Des difficultés à s’opposer à l’exécution d’une commission rogatoire

La Cour de Justice de Genève a récemment rendu un arrêt en matière d’entraide civile internationale (ACJC/483/2024), dans lequel elle refuse de considérer une commission rogatoire comme abusive et/ou de nature à porter atteinte à la souveraineté ou la sécurité suisses (art. 12 al. 1 let. b CLaH70).

Alice et Bernard sont ressortissants de l’Etat F et ont le statut de réfugiés en Suisse en raison de persécutions judiciaires et extrajudiciaires des autorités de F. En 2012, F requiert l’entraide judiciaire pénale en Suisse pour localiser les avoirs d’Alice et Bernard. Cette requête est refusée car la procédure étrangère ne respecte pas les exigences de l’art. 6 CEDH.

En parallèle, le ministère public genevois (MP) ouvre une procédure pénale contre Alice et Bernard pour blanchiment d’argent (Procédure Pénale). La ville E, sise à F, se constitue partie plaignante et demande l’accès au dossier. Le MP reconnaît la qualité de partie plaignante de E et lui donne un accès très limité au dossier en raison de son lien étroit avec F. La Procédure Pénale est classée.

En 2018, une banque, sise à E, porte plainte contre un de ses fondateurs et Bernard pour blanchiment d’argent. La plainte est classée par le MP.

Puis, E et la banque introduisent aux Etats-Unis une action civile contre plusieurs tiers, concernant une demande en dommages-intérêts pour vol et blanchiment d’argent. Dans ce cadre, une requête d’entraide visant à l’audition d’Alice et Bernard comme témoins est envoyée au Tribunal de première instance genevois (TPI).

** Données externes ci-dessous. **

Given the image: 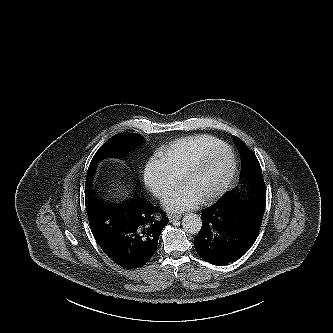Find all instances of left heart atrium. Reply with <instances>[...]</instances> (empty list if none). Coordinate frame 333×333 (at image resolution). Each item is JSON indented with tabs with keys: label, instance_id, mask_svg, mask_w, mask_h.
Segmentation results:
<instances>
[{
	"label": "left heart atrium",
	"instance_id": "left-heart-atrium-1",
	"mask_svg": "<svg viewBox=\"0 0 333 333\" xmlns=\"http://www.w3.org/2000/svg\"><path fill=\"white\" fill-rule=\"evenodd\" d=\"M201 196L188 185L175 188L163 198L164 207L173 212H181L195 207Z\"/></svg>",
	"mask_w": 333,
	"mask_h": 333
}]
</instances>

Alice et Bernard s’opposent à l’exécution de la requête car elle serait en réalité sollicitée au profit de F et viserait à obtenir des informations que F ne pourrait pas obtenir par l’entraide pénale. Aussi la requête serait abusive et son exécution contraire aux principes fondamentaux de procédure civile suisse. Alice et Bernard invoquent également leur droit de refuser de témoigner au risque que F utilise leurs réponses à leur détriment.

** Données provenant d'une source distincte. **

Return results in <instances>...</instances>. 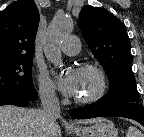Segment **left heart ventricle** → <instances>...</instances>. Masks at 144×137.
<instances>
[{"instance_id":"left-heart-ventricle-1","label":"left heart ventricle","mask_w":144,"mask_h":137,"mask_svg":"<svg viewBox=\"0 0 144 137\" xmlns=\"http://www.w3.org/2000/svg\"><path fill=\"white\" fill-rule=\"evenodd\" d=\"M79 74V87L76 94L77 98H83L91 95L98 86L96 76L90 71H80Z\"/></svg>"}]
</instances>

Le TPI considère qu’Alice et Bernard peuvent être entendus car, inter alia (i) il n’existe aucun risque concret que des informations qui auraient été refusées à F lui soient transmises via l’entraide, et (ii) Alice et Bernard peuvent toujours refuser de répondre aux questions qui seraient susceptibles de leur nuire.

Alice et Bernard recourent auprès de la Cour de Justice, et invoquent notamment une violation de l’art. 12 al. 1 let. b CLaH70, selon lequel l’exécution d’une commission rogatoire peut être refusée lorsque l’Etat requis la juge de nature à porter atteinte à sa souveraineté ou à sa sécurité. Alice et Bernard arguent entre autres qu’en demandant leur audition via l’entraide, E tente d’obtenir des informations qui lui avaient été refusées dans le cadre de la Procédure Pénale.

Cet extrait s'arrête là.